Na nota divulgada nesta segunda, o MPT destaca que encaminhou
ao Governo um "robusto documento com subsídios para análise do acordo
apresentado pelas empresas", completando:
"Considerando que a União terá ainda outra oportunidade
para utilizar a Golden Share na assembleia de acionistas que deverá ser
convocada para aprovar, ou não, a operação, o Ministério Público do Trabalho
espera que os fatores de elevado risco aos interesses nacionais sejam até lá melhor
analisados pelo Governo Federal".
O MPT destaca que não é contra a criação de joint ventures,
apenas exige que as companhias incluam no contrato garantias jurídicas e
efetivas que protejam a soberania nacional para a manutenção da planta de produção
de aeronaves e empregos no Brasil.
Os procuradores do Trabalho calculam que, se isso não for
feito, 26 mil empregos no país estarão em risco.
A seguir, a nota na íntegra.
NOTA DO MPT À IMPRENSA
Em nota, a Presidência da República informou que não pretende
exercer o poder de veto (Golden Share) na negociação da Boeing com a Embraer,
alegando que a proposta apresentada preservaria a soberania e os interesses
nacionais.
Considerando os possíveis e prováveis desdobramentos da
negociação para a economia da região de São José dos Campos – SP, e para as
famílias de 26 mil trabalhadores brasileiros que dependem, direta ou
indiretamente, do setor, o Ministério Público do Trabalho vem através da presente
nota externar a preocupação com a ausência de garantias jurídicas reais de
preservação dos postos de trabalho e ao estímulo ao emprego de qualidade no
Brasil.
A experiência dos mercados e do setor recomenda a exigência
de garantias efetivas para a afirmação empresarial de que manteria a produção
no Brasil das aeronaves já desenvolvidas, bem como os atuais empregos. O
documento divulgado não menciona qualquer sanção ou consequência em caso de
descumprimento.
A preocupação não é vã. As empresas recusaram assinar o
acordo proposto pelo MPT que prevê as referidas garantias (Inquérito Civil
000353.2018.15.002/0). A Boeing justificou-se afirmando que “Limitações do tipo
que provavelmente seriam incluídas em um TAC poderiam afetar a habilidade dessa
nova entidade de lidar com este ciclo natural, assim como a habilidade de a
nova entidade enfrentar a realidade do mercado”. Ou seja, Boeing já antevê a
possibilidade de transferência da atividade produtiva para fora do país.

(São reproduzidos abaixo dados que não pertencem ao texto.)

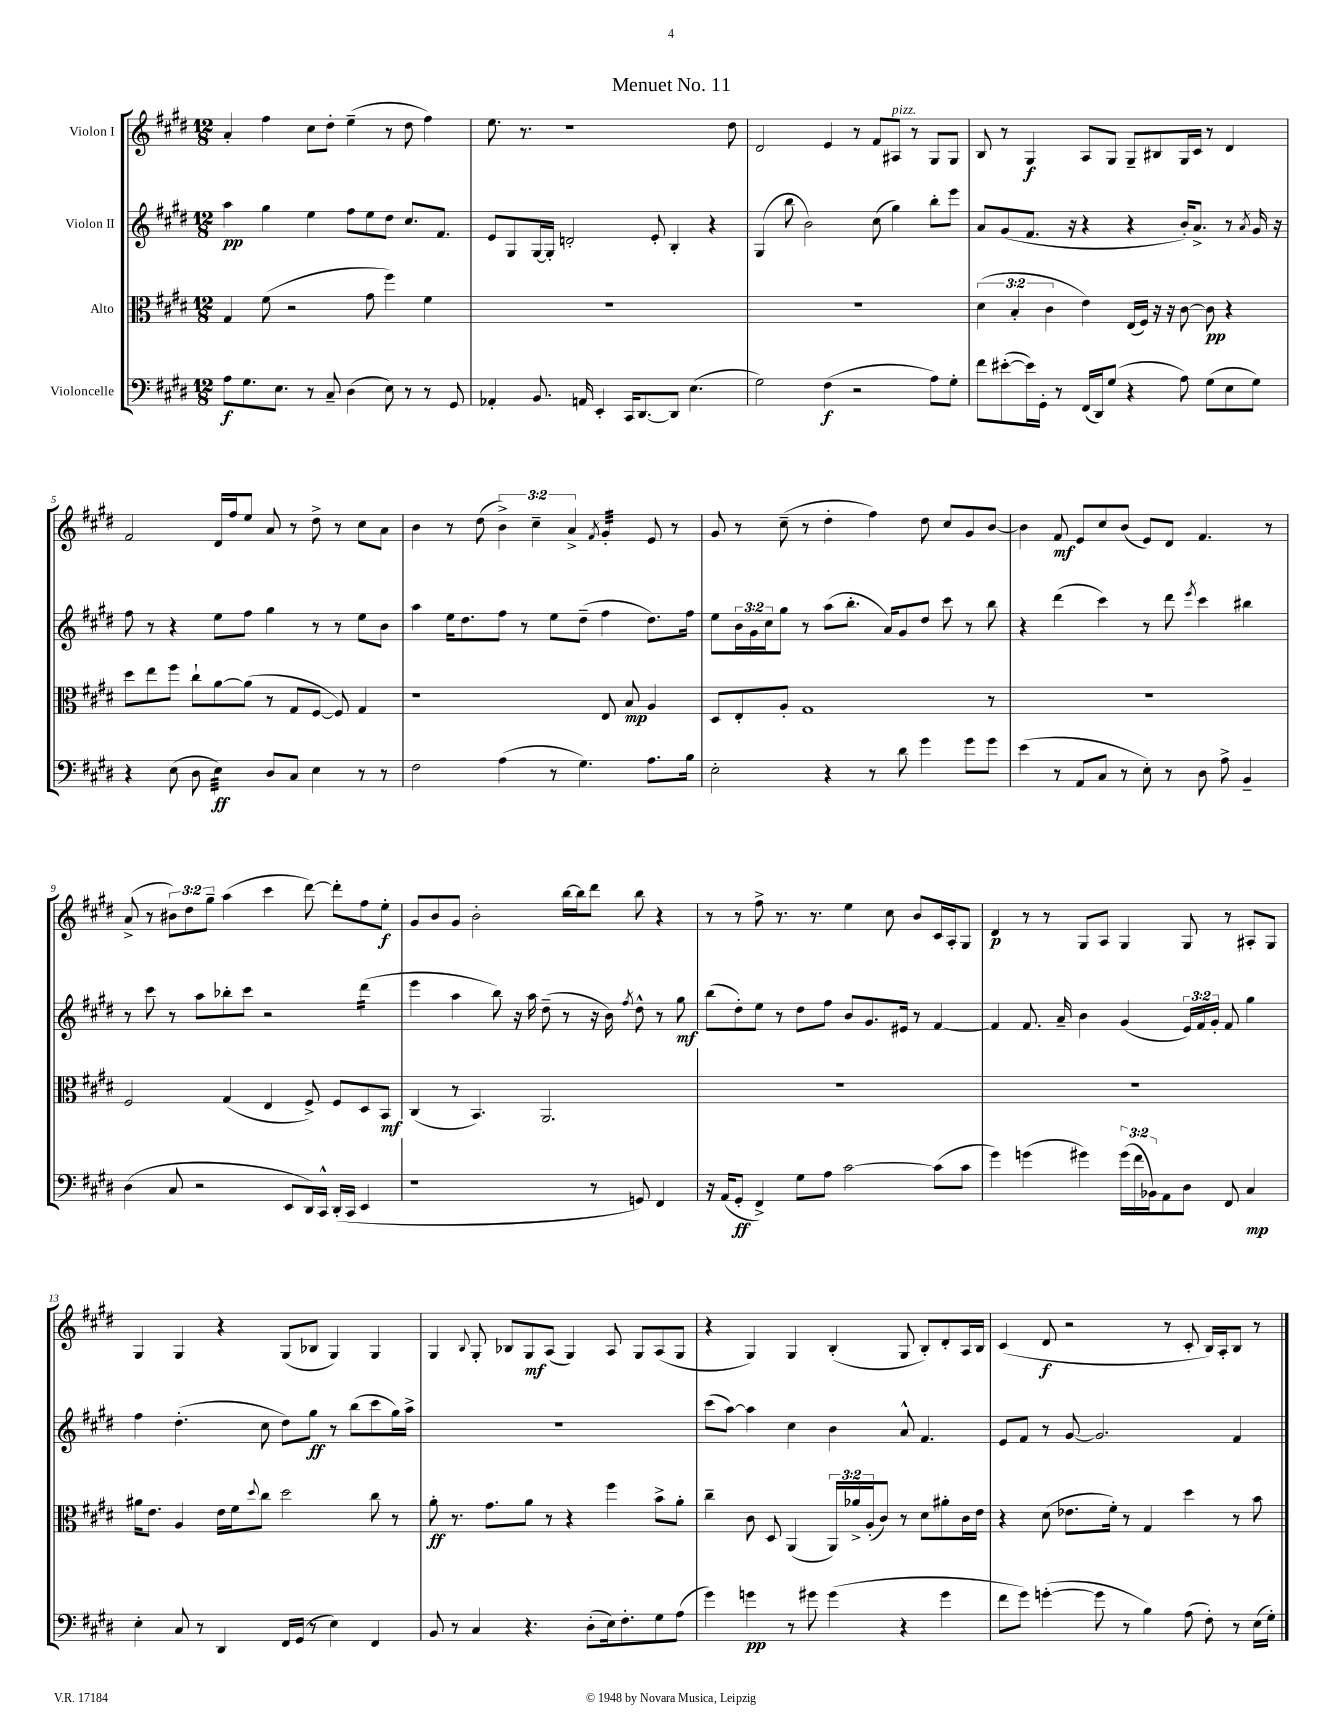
\header { title = "Menuet No. 11" }
<<
\new StaffGroup <<
\new Staff = "s0" \with { instrumentName = "Violon I" } {
    \clef treble \key e \major \numericTimeSignature \time 12/8 \override Staff.TupletNumber.text = #tuplet-number::calc-fraction-text
    a'4-. fis''4 cis''8 dis''8-. e''4--( r8 dis''8 fis''4) |
    e''8. r8. r1 dis''8 |
    dis'2 e'4 r8 fis'8 ais8^\markup { \italic "pizz." } r8 gis8 gis8 |
    b8 r8 gis4\f a8 gis8 gis8-- bis8 gis16 cis'16 r8 dis'4 |
    fis'2 dis'16 fis''16 e''8 a'8 r8 dis''8-> r8 cis''8 a'8 |
    b'4 r8 dis''8( \tuplet 3/2 { b'4->) cis''4-- a'4-> } \acciaccatura { fis'8 } gis'4:32-. e'8 r8 |
    gis'8 r8 cis''8--( r8 dis''4-. fis''4) dis''8 cis''8 gis'8 b'8~ |
    b'4 fis'8\mf e'8 cis''8 b'8( e'8) dis'8 fis'4. r8 |
    a'8->( r8 \tuplet 3/2 { bis'8) dis''8 gis''8-- } a''4( cis'''4 dis'''8~) dis'''8-. fis''8 e''8-.\f |
    gis'8 b'8 gis'8 b'2-. b''16~ b''16 dis'''8 b''8 r4 |
    r8 r8 fis''8-> r8. r8. e''4 cis''8 b'8 cis'16 a16-. gis8 |
    dis'4\p r8 r8 gis8 a8 gis4 gis8 r8 ais8-. gis8 |
    gis4 gis4 r4 gis8( bes8 gis4) gis4 |
    gis4 \appoggiatura { b8 } gis8-. bes8 gis8\mf a8( gis4) a8 gis8 a8( gis8 |
    r4 gis4) gis4 b4-.( gis8 b8-.) dis'8-. a16 b16 |
    cis'4( dis'8\f r2 r8 cis'8-. b16) a16-. b8 r8 \bar "|." |
}
\new Staff = "s1" \with { instrumentName = "Violon II" } {
    \clef treble \key e \major \numericTimeSignature \time 12/8 \override Staff.TupletNumber.text = #tuplet-number::calc-fraction-text
    a''4\pp gis''4 e''4 fis''8 e''8 dis''8 cis''8. fis'8. |
    e'8 gis8 gis16~ gis16-. d'2-. e'8-. b4-. r4 |
    gis4( b''8 b'2) cis''8( gis''4) b''8-. e'''8 |
    a'8 gis'8( fis'8. r16 r4 r4 b'16-.) a'8.-> r8 \acciaccatura { a'8 } gis'16 r16 |
    fis''8 r8 r4 e''8 fis''8 gis''4 r8 r8 e''8 b'8 |
    a''4 e''16 dis''8. fis''8 r8 e''8 dis''8--( fis''4 dis''8.) fis''16 |
    e''8 \tuplet 3/2 { b'16 gis'16 cis''16 } gis''8 r8 a''8( b''8.-. a'16) gis'8 dis''8 cis'''8 r8 b''8 |
    r4 dis'''4( cis'''4) r8 dis'''8 \acciaccatura { e'''8 } cis'''4 bis''4 |
    r8 cis'''8 r8 a''8 bes''8-. cis'''8 r2 dis'''4:16( |
    e'''4 a''4 b''8) r16 a''16 dis''8--( r8 r16 b'16) \acciaccatura { fis''8 } dis''8-^ r8 gis''8\mf |
    b''8( dis''8-.) e''8 r8 dis''8 fis''8 b'8 gis'8. eis'16 r8 fis'4~ |
    fis'4 fis'8. a'16-- b'4 gis'4( \tuplet 3/2 { e'16) fis'16 gis'16-. } fis'8 gis''4 |
    fis''4 dis''4.-.( cis''8 dis''8) gis''8\ff r8 b''8( cis'''8 gis''16) a''16-> |
    R1. |
    cis'''8( a''8~) a''4 cis''4 b'4 a'8-^ fis'4. |
    e'8 fis'8 r8 gis'8~ gis'2. fis'4 \bar "|." |
}
\new Staff = "s2" \with { instrumentName = "Alto" } {
    \clef alto \key e \major \numericTimeSignature \time 12/8 \override Staff.TupletNumber.text = #tuplet-number::calc-fraction-text
    gis4 fis'8( r2 gis'8 fis''4) fis'4 |
    R1. |
    R1. |
    \tuplet 3/2 { dis'4( b4-. cis'4 } e'4) e16( fis16) r16 r16 cis'8~ cis'8\pp r4 |
    dis''8 e''8 fis''8 cis''8-! a'8~ a'8( r8 gis8 fis8~ fis8) gis4 |
    r1 e8 b8\mp a4 |
    dis8 e8-. a8-. gis1 r8 |
    R1. |
    fis2 gis4( e4 fis8->) fis8 dis8 b,8\mf |
    cis4( r8 b,4.) a,2. |
    R1. |
    R1. |
    ais'16 e'8. a4 e'16 fis'16 \appoggiatura { dis''8 } cis''8 dis''2 cis''8 r8 |
    a'8-.\ff r8. gis'8. a'8 r8 r4 fis''4 b'8-> a'8-. |
    cis''4-- cis'8 dis8 a,4( \tuplet 3/2 { a,16) aes'16-> a16-.( } cis'8) r8 dis'8 ais'8-. cis'16 e'16 |
    r4 dis'8( ees'8. fis'16-.) r8 gis4 dis''4 r8 b'8 \bar "|." |
}
\new Staff = "s3" \with { instrumentName = "Violoncelle" } {
    \clef bass \key e \major \numericTimeSignature \time 12/8 \override Staff.TupletNumber.text = #tuplet-number::calc-fraction-text
    a8\f gis8. e8. r8 cis8-- dis4( e8) r8 r8 gis,8 |
    aes,4-. b,8. a,16 e,4-. cis,16 dis,8.~ dis,8 e4.( |
    gis2) fis4\f( r2 a8) gis8-. |
    fis'8 eis'8~-.( eis'16) gis,16-. r8 fis,16( dis,16) gis8( r4 a8) gis8( e8 gis8) |
    r4 e8( dis8 e4:32\ff) dis8 cis8 e4 r8 r8 |
    fis2 a4( r8 gis4.) a8. b16 |
    e2-. r4 r8 dis'8 gis'4 gis'8 gis'8 |
    e'4( r8 a,8 cis8 r8 e8-.) r8 dis8 a8-> b,4-- |
    dis4( cis8 r2 e,8 dis,16) cis,16-^ dis,16-.( cis,16 e,4 |
    r1 r8 g,8) fis,4 |
    r16 a,16( gis,8-.\ff fis,4->) gis8 a8 cis'2~ cis'8( cis'8 |
    gis'4) g'4( gis'4) \tuplet 3/2 { gis'16( fis'16 bes,16) } a,8 dis8 fis,8 cis4\mp |
    e4-. cis8 r8 dis,4 fis,16 gis,16( r8 e4) fis,4 |
    b,8 r8 cis4 r4. dis8-.( e16) fis8.-. gis8 a8( |
    gis'4) g'4\pp r8 gis'8 gis'4( r4 gis'4 |
    fis'8 gis'8) g'4~-.( g'8 r8 b4) a8( fis8-.) r8 e16( gis16-.) \bar "|." |
}
>>
>>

A cautela da Boeing está em sintonia com o memorando de
entendimentos firmado entre as empresas sobre a possibilidade de transferência
das operações da sede para o exterior.
Também confirma a preocupação com o segmento a avaliação da
agência de classificação de risco Standard & Poor´s (S&P) que incluiu o
rating da Embraer em observação para possível rebaixamento após aprovação da
proposta apresentada pelas empresas ao Governo, evidenciando a fragilização da
Embraer em razão da venda de seu segmento mais lucrativo.

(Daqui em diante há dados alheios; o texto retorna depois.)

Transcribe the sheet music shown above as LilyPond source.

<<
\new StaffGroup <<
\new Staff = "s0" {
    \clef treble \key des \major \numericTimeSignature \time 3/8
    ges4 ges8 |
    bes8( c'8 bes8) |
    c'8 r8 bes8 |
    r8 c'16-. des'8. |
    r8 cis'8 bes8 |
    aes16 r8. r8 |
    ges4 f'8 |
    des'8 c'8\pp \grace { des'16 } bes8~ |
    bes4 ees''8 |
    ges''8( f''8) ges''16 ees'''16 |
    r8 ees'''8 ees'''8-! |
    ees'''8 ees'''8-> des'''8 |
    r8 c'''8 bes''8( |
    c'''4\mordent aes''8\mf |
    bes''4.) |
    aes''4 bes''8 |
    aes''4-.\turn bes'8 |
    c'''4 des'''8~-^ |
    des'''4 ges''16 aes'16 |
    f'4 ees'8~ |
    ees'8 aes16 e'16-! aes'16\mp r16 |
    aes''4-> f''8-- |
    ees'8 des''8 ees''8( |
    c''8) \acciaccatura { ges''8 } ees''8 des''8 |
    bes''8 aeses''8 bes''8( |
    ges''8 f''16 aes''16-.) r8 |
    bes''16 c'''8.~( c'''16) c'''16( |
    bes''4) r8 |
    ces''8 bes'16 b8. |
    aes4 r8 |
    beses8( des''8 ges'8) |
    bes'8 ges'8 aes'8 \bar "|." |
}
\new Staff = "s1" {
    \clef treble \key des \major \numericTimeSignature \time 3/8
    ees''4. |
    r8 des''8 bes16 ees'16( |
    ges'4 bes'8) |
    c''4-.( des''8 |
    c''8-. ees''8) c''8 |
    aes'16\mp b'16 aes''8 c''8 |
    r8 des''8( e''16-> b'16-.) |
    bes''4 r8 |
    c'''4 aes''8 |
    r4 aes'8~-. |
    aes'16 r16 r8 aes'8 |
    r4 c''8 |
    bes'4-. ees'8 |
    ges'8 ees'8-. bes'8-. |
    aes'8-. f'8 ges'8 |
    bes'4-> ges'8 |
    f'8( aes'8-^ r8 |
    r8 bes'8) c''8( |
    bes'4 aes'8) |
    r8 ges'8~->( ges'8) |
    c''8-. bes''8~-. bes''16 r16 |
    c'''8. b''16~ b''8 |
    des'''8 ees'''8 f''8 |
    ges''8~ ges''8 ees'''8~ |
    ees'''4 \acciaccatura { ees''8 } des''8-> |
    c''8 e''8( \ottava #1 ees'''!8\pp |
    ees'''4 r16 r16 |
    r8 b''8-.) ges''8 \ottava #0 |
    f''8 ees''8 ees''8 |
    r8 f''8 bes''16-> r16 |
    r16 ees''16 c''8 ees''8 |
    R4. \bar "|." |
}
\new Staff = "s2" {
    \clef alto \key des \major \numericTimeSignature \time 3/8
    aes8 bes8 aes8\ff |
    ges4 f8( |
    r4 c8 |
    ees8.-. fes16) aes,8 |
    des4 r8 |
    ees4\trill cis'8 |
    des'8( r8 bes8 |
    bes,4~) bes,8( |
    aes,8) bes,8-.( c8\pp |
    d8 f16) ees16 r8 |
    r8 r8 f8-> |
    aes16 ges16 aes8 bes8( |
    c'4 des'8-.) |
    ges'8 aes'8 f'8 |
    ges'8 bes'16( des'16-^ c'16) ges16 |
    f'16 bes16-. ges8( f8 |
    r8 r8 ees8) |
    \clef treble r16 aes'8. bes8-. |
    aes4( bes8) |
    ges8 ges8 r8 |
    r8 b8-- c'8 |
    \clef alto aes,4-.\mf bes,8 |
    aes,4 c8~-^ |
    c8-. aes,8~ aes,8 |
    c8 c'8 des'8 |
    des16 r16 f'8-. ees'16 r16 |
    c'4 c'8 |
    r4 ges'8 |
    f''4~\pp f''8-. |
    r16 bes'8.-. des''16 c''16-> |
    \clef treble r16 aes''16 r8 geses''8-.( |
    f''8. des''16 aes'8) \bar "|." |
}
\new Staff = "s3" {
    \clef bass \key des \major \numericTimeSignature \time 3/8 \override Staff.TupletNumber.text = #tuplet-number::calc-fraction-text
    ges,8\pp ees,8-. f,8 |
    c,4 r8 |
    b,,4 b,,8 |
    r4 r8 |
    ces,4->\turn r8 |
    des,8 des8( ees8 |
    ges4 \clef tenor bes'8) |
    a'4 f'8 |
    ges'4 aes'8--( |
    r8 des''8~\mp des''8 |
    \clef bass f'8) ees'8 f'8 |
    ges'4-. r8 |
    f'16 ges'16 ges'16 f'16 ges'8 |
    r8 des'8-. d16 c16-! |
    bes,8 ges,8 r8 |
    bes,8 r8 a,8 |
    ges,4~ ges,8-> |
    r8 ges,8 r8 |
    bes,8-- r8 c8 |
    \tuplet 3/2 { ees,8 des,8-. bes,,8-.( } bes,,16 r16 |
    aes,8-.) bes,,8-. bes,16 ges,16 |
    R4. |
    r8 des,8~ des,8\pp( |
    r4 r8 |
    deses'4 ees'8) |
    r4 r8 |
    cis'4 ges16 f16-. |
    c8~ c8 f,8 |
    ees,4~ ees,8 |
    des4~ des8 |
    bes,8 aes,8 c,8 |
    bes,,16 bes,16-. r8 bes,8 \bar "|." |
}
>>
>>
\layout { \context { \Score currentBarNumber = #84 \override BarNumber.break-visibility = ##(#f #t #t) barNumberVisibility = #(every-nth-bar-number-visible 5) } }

O elevado risco de extinção de dezenas de milhares de
empregos levou o MPT a encaminhar ao novo Governo documentos que sugerem que a
Boeing não possui interesse em manter a atividade econômica de montagem de
aeronaves no Brasil. Trata-se de robusto documento com subsídios para análise
do acordo apresentado pelas empresas.
Considerando que a União terá ainda outra oportunidade para
utilizar a Golden Share na assembleia de acionistas que deverá ser convocada
para aprovar, ou não, a operação, o Ministério Público do Trabalho espera que
os fatores de elevado risco aos interesses nacionais sejam até lá melhor
analisados pelo Governo Federal, a fim de que se exija, soberanamente, a
prestação de garantias jurídicas efetivas e concretas de que a atividade
industrial e a geração de tecnologia não deixarão o país.